Merkblatt für Hundehalter

Liebe Bürgerinnen und Bürger,
da es in der Vergangenheit immer wieder zu Konflikten zwischen Hundehaltern, Joggern und Spaziergänger kam, möchten wir Ihnen nachfolgend die wesentlichen gesetzlichen Regelungen auszugsweise näher bringen.
Als Hundehalter haben Sie eine besondere Verantwortung Ihrem Tier gegenüber übernommen. Dies schließt nicht nur die artgerechte Haltung ein, sondern auch die Beachtung der gesetzlichen Vorschriften, die auch Einschränkungen im Interesse des Naturschutzes für den Hundehalter vorsehen. Bedenken Sie bitte, dass Sie beim Ausführen Ihres Hundes eine größere Naturnutzung für sich in Anspruch nehmen als beispielsweise „normale“ Spaziergänger.
In unserer vorderpfälzischen Landschaft, mit ihrer intensiven landwirtschaftlichen Nutzung, finden wildlebende Tiere nur noch einen sehr begrenzten Lebensraum vor. Durch Ausweitung von Neubaugebieten, Gewerbeflächen und dem Straßenbau haben in den letzten Jahrzehnten die Lebensräume des Wildes weiter abgenommen. Gleichzeitig erhöhten sich die Beunruhigungen und Störungen durch vermehrte Freizeitaktivitäten, denen unsere heimischen Wildarten ausgesetzt sind, deutlich. Freilaufende Hunde, die Wild nachsuchen, aufspüren oder hetzen gefährden die Tierwelt in besonderem Maße.
Unangeleint darf Ihr Hund außerhalb bebauter Ortslagen nur laufen, falls er sich in Ihrem Einwirkungsbereich befindet, d.h. der Hund muss sicher auf Pfiff oder Zuruf gehorchen und sofort zu Ihnen kommen und er darf beim Freilauf keine Wildtiere aufspüren oder ihnen nachstellen, denn dadurch würde er wildern. Der Einwirkungsbereich hängt entscheidend davon ab, wie gehorsam der Hund Ihren Anweisungen folgt. Das kann bedeuten, dass ungehorsame Hunde im Freien grundsätzlich anzuleinen sind.

Ordnungswidrigkeiten
Ordnungswidrig handelt, wer vorsätzlich oder fahrlässig Hunde unbeaufsichtigt, also außerhalb seines Einwirkungsbereiches, laufen lässt. Diese Ordnungswidrigkeit kann mit einer Geldbuße bis zu 5.000 EUR geahndet werden.

Landesgesetzes über gefährliche Hunde (LHundG)
Nach dieser Vorschrift gelten Hunde als gefährlich, die durch ihr Verhalten gezeigt haben, dass sie Wild oder Vieh hetzen oder reißen.
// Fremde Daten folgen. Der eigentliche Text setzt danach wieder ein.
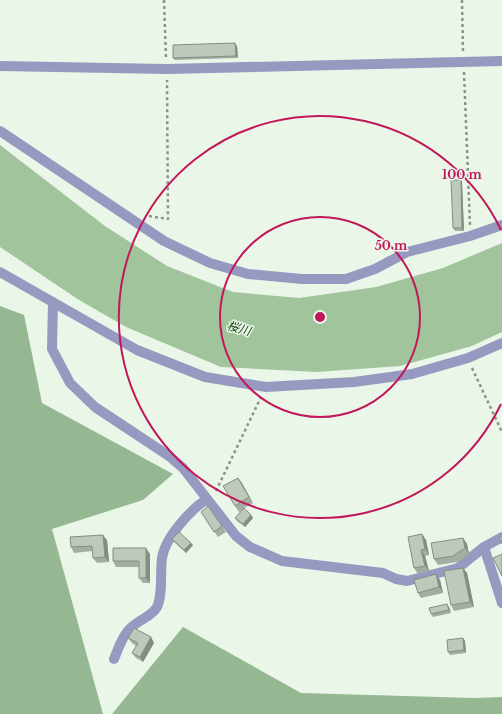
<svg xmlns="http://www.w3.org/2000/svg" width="502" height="714" font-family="'Libre Baskerville','Noto Sans JP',serif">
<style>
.forest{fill:#95b791}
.water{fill:#a1c49d}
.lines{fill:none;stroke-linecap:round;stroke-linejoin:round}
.path{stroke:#8b9489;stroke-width:2.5;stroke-dasharray:3 3;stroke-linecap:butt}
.minor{stroke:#9799c0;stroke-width:10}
.wall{fill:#a3aea1}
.shaded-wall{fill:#848d83}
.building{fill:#bdcabb;stroke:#848d83}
.ring{fill:none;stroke:#c2185b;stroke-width:2}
.labels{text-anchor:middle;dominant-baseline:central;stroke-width:3;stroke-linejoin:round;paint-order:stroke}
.water-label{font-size:12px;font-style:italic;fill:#134310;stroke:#eaf7e8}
.centre{fill:#c2185b;stroke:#eaf7e8;stroke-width:2}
.ring-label{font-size:12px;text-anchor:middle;font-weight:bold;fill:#c2185b;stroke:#eaf7e8;stroke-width:3;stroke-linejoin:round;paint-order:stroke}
</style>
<rect width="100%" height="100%" fill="#eaf7e8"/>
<!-- forest -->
<path class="forest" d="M0,306L24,315L42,403L173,474L143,500L52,529L103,714H0Z
M183,627L301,693L474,698L502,697V714H112Z"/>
<!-- water -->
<path class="water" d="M0,145L105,226L167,266L233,292L299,298L376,287L443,268L502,243V332L472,346L400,366L317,372L221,367L126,327L79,300L0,247Z"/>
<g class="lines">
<!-- path -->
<path class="path" d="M164,0L166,59
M462,0L463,51
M464,72L470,225
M149,216L168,219L167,80
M472,368L502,432
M216,491L261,397"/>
<!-- minor -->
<path class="minor" d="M0,66L167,69L502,61
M0,131L164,241L210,263L248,274L302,279H346L375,269L407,252L470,236L502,225
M0,272L137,350L205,377L266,387L354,382L412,374L468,358L502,343
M53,302L52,349L70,383L95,407L169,456L183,468L236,536L250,547L282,561L383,573L396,579L407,581L458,568L484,547L502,537
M484,547L502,603
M114,659C119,647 123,634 133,626C141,619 152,616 157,607C163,595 160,572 162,558C165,538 190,510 207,499"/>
</g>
<!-- wall -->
<path class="wall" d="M237,46L238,58L175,60L173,58Z
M461,180L462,182L464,231H455L453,228Z
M238,478L253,503L244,508L251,515L253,518L245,527L237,521L235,518L243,509L239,512L235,506Z
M208,506L226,532L218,537L201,512Z
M463,538L467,544L469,554L457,562L438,565L434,559Z
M172,539L193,545L186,553L174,542Z
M107,540L109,562L97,563L93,558V551L74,553L71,547Z
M426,540L429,555L425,556L429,571L418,574L414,568Z
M150,554V583H143L139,578V567H116L113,561Z
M463,568L467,573L474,607L454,611L451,605Z
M436,574L440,580L443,593L421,598L418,593Z
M449,607L451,613L433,617L431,614Z
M151,637L154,643L143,662L136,658L132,653L136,646L132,643L128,638Z
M463,638L465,641L466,653L450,655L448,652Z"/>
<!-- shaded-wall -->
<path class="shaded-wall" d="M235,43L237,46L238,58L236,56Z
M461,180L462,182L464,231L462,228Z
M238,478L242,483L253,503L249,497Z
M251,515L253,518L245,527L243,524Z
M422,534L426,540L429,555L425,549Z
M103,535L107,540L109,562L105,557Z
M463,538L467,544L469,554L465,548Z
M191,543L193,545L186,553L184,550Z
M146,548L150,554V583L146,578Z
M421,550L425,556L429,571L425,566Z
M463,568L467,573L474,607L470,602Z
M436,574L440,580L443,593L439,587Z
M447,604L449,607L451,613L449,610Z
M151,637L154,643L143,662L140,657Z
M463,638L465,641L466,653L464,650Z"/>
<!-- building -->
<path class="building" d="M235,43L236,56L173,58V45Z
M451,180H461L462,228H453Z
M238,478L249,497L235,506L223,486Z
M208,506L222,526L214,532L201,512Z
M244,508L251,515L243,524L235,518Z
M179,532L191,543L184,550L172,539Z
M422,534L425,549L421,550L425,566L414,568L408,537Z
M103,535L105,557L93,558L92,546L71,547L70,537Z
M502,536V544L499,537Z
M463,538L465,548L453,556L434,559L431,543Z
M113,548H146V578H139V561H113Z
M502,554V576L493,558Z
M463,568L470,602L451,605L444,571Z
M436,574L439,587L418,593L414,580Z
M447,604L449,610L431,614L429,608Z
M134,628L151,637L140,657L132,653L138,643L128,638Z
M463,638L464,650L448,652L447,640Z"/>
<!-- distance rings -->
<g class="ring">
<circle cx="320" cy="317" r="100"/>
<path d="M501 404A201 201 0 1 1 501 230"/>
</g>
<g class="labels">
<!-- water labels -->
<g class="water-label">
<text transform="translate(239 328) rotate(16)">桜川</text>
</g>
</g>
<circle cx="320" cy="317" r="6" class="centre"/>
<g class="ring-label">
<text x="462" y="179">100 m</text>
<text x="391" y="250">50 m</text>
</g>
</svg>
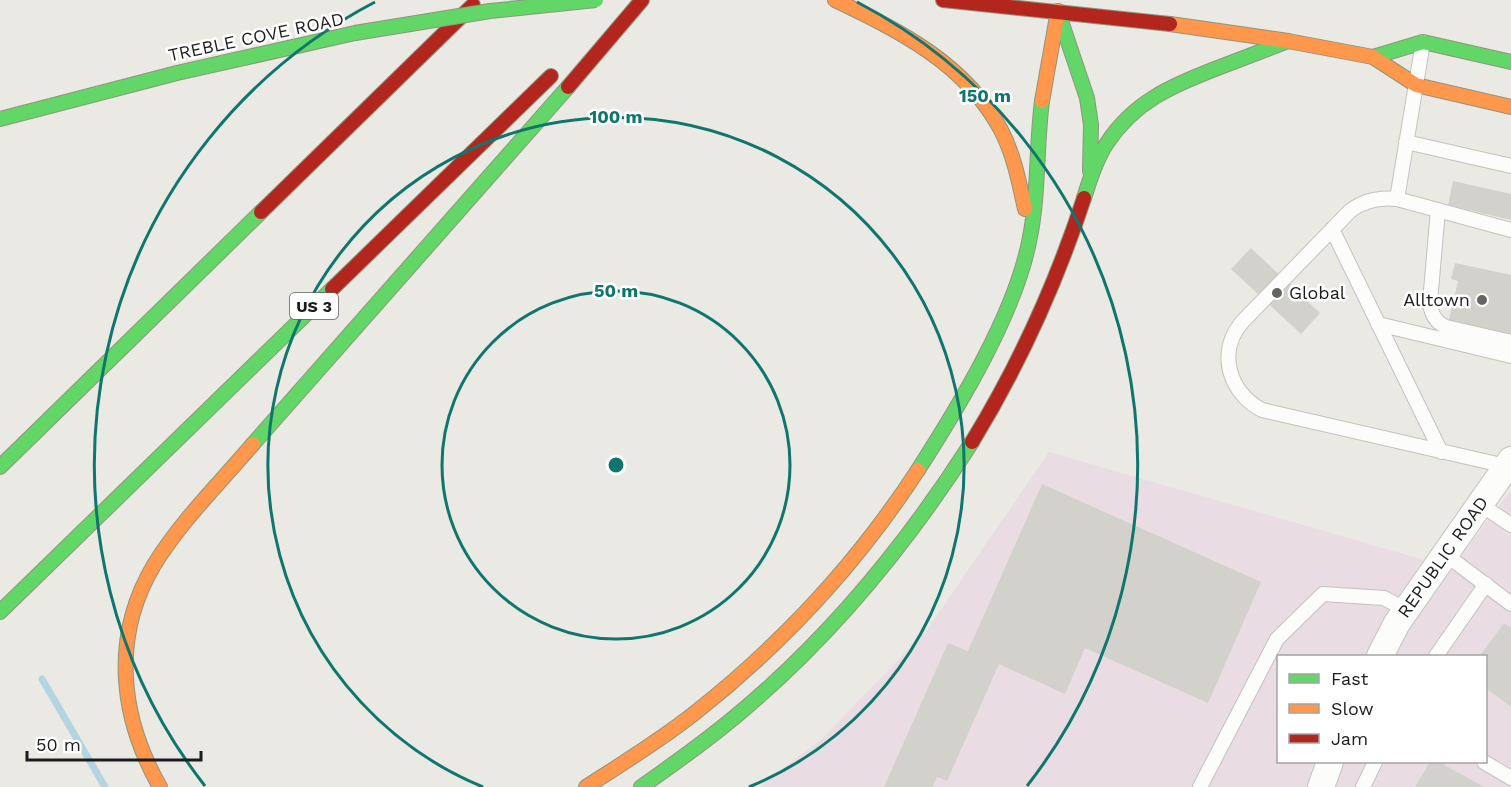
<svg xmlns="http://www.w3.org/2000/svg" width="1511" height="787" font-family="'Work Sans',sans-serif">
	<style>
		.industrial { fill: #e9dce3; fill-rule: evenodd }
		.lines { fill: none; stroke-linecap: round; stroke-linejoin: round }
		.stream { stroke: #b3d5e2; stroke-width: 7 }
		.building { fill: #d3d1cc }
		.lane-casing { stroke: #c3c2c0; stroke-width: 16 }
		.street-casing { stroke: #c3c2c0; stroke-width: 28 }
		.fast-casing { stroke: #91947c; stroke-width: 16 }
		.slow-casing { stroke: #91947c; stroke-width: 16 }
		.jam-casing { stroke: #91947c; stroke-width: 16 }
		.lane { stroke: #fcfcfb; stroke-width: 14 }
		.street { stroke: #fcfcfb; stroke-width: 26 }
		.fast { stroke: #63d668; stroke-width: 14 }
		.slow { stroke: #ff974d; stroke-width: 14 }
		.jam { stroke: #b3261e; stroke-width: 14 }
		.fast-bridge-casing { stroke: #91947c; stroke-width: 16; stroke-linecap: butt }
		.fast-bridge { stroke: #63d668; stroke-width: 14 }
		.ring { fill: none; stroke: #0f766e; stroke-width: 3 }
		.poi-dot { fill: #646462; stroke: #fff; stroke-width: 2 }
		.labels { text-anchor: middle; stroke-width: 5; stroke-linejoin: round; paint-order: stroke }
		.shield { fill: #fff; stroke: #606060; stroke-width: 1.5 }
		.shield-label { font-size: 16px; font-weight: bold; fill: #1c1c1c }
		.street-label { font-size: 18px; fill: #1c1c1c; stroke: #fff }
		.poi-label { font-size: 18px; fill: #1c1c1c; stroke: #fff; text-anchor: start }
		.centre { fill: #0f766e; stroke: #fff; stroke-width: 3 }
		.ring-label { font-size: 18px; text-anchor: middle; font-weight: bold; fill: #0f766e; stroke: #fff; stroke-width: 5; stroke-linejoin: round; paint-order: stroke }
	</style>
	<rect width="100%" height="100%" fill="#eae9e4"/>
	<path class="industrial" d="M1049,452L1452,568L1511,490V787H759L823,738L927,630ZM1278,656H1486V762H1278Z"/>
	<g class="lines">
		<path class="stream" d="M42,679L105,787"/>
	</g>
	<path class="building" d="M1453,181L1511,194V220L1448,205Z
		M1251,248L1320,313L1301,334L1231,269Z
		M1455,263L1511,275V334L1449,320L1458,281L1451,279Z
		M1042,484L1261,582L1208,703L1085,648L1065,694L999,664L947,781L937,777L933,787H884L948,643L968,651Z
		M1504,623L1511,628V707L1486,688V656H1480Z
		M1430,762H1439L1484,787H1415Z"/>
	<g class="lines">
		<g class="lane-casing">
			<path id="lane" d="M1423,42L1397,199L1511,230
				M1406,142L1511,166
				M1397,199C1379,197 1364,200 1350,211L1244,320C1216,350 1228,392 1262,410L1506,466
				M1438,210L1430,302C1431,314 1435,322 1446,327L1511,342
				M1332,229L1441,452
				M1378,324L1511,356
				M1480,504L1511,525
				M1445,554L1511,604
				M1436,656L1486,584
				M1484,762L1511,778
				M1200,787L1277,639L1323,594L1384,598L1406,610
				M1363,787L1375,762"/>
		</g>
		<g class="street-casing">
			<path id="street" d="M1380,656L1397,623L1511,460
				M1321,787L1330,762"/>
		</g>
		<g class="fast-casing">
			<path id="fast" d="M1058,12L1087,98L1091,125L1090,171
				M1373,57L1423,42L1511,62
				M0,119L177,73L355,33
				M1084,198C1090,179 1096,160 1107,143C1134,102 1171,86 1215,69C1239,60 1264,50 1288,41
				M253,444L568,87
				M0,467L261,212
				M918,470C959,406 1014,316 1029,242C1039,196 1036,147 1042,101
				M0,612L332,289
				M641,787C674,764 706,741 736,716C830,638 907,544 972,442"/>
		</g>
		<g class="slow-casing">
			<path id="slow" d="M835,0C900,31 966,64 1001,130C1014,155 1019,182 1025,209
				M1170,24L1288,41L1373,57L1416,85L1511,107
				M1042,101L1058,11
				M160,787C120,717 111,637 154,565C180,522 220,483 253,444
				M586,787C623,763 661,740 696,712C782,644 858,562 918,470"/>
		</g>
		<g class="jam-casing">
			<path id="jam" d="M943,0L1170,24
				M568,87L642,0
				M261,212L473,5
				M332,289L551,76
				M972,442C1019,365 1056,284 1084,198"/>
		</g>
		<use href="#lane" class="lane"/>
		<use href="#street" class="street"/>
		<use href="#fast" class="fast"/>
		<use href="#slow" class="slow"/>
		<use href="#jam" class="jam"/>
		<g class="fast-bridge-casing">
			<path id="fast-bridge" d="M355,33L490,11L596,0"/>
		</g>
		<use href="#fast-bridge" class="fast-bridge"/>
	</g>
	<g class="ring">
		<circle cx="616" cy="465" r="174"/>
		<path d="M483 787A348 348 0 1 1 749 787"/>
		<path d="M205 786A522 522 0 0 1 375 2M857 2A522 522 0 0 1 1027 786"/>
	</g>
	<g class="poi-dot">
		<circle cx="1277" cy="293" r="6"/>
		<circle cx="1482" cy="300" r="6"/>
	</g>
	<g class="labels">
		<rect class="shield" x="290" y="293" width="48" height="26" rx="4.5"/>
		<g class="shield-label">
			<text x="314" y="312">US 3</text>
		</g>
		<g class="street-label">
			<text transform="translate(256 37) rotate(-12)" y="6">TREBLE COVE ROAD</text>
			<text transform="translate(1443 557) rotate(-55)" y="6">REPUBLIC ROAD</text>
		</g>
		<g class="poi-label">
			<text x="1289" y="299">Global</text>
			<text x="1470" y="306" text-anchor="end">Alltown</text>
		</g>
	</g>
	<circle cx="616" cy="465" r="9" class="centre"/>
	<g class="ring-label">
		<text x="985" y="102">150 m</text>
		<text x="616" y="123">100 m</text>
		<text x="616" y="297">50 m</text>
	</g>
	<rect x="1277" y="655" width="210" height="108" fill="#ffffff" stroke="#a4a4a4" stroke-width="1.5"/>
	<rect x="1289" y="674" width="30" height="9" fill="#63d668" stroke="#a4a4a4" stroke-width="1.5"/>
	<text x="1331" y="685" font-size="18" fill="#1c1c1c">Fast</text>
	<rect x="1289" y="704" width="30" height="9" fill="#ff974d" stroke="#a4a4a4" stroke-width="1.5"/>
	<text x="1331" y="715" font-size="18" fill="#1c1c1c">Slow</text>
	<rect x="1289" y="734" width="30" height="9" fill="#b3261e" stroke="#a4a4a4" stroke-width="1.5"/>
	<text x="1331" y="745" font-size="18" fill="#1c1c1c">Jam</text>
	<path d="M27 751v9h174v-9" fill="none" stroke="#1c1c1c" stroke-width="3"/>
	<text x="36" y="751" font-size="18" fill="#1c1c1c" stroke="#ffffff" stroke-width="4.5" paint-order="stroke">50 m</text>
</svg>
In einem solchen Fall ist der Hund von der zuständigen Ordnungsbehörde als gefährlich einzustufen, was mit einer Reihe von Sanktionen für den Hundehalter verbunden ist (Sachkundeprüfung, Leinen- und Maulkorbzwang für den Hund, Kennzeichnung des Hundes, Abschluss einer Haftpflichtversicherung u.a.).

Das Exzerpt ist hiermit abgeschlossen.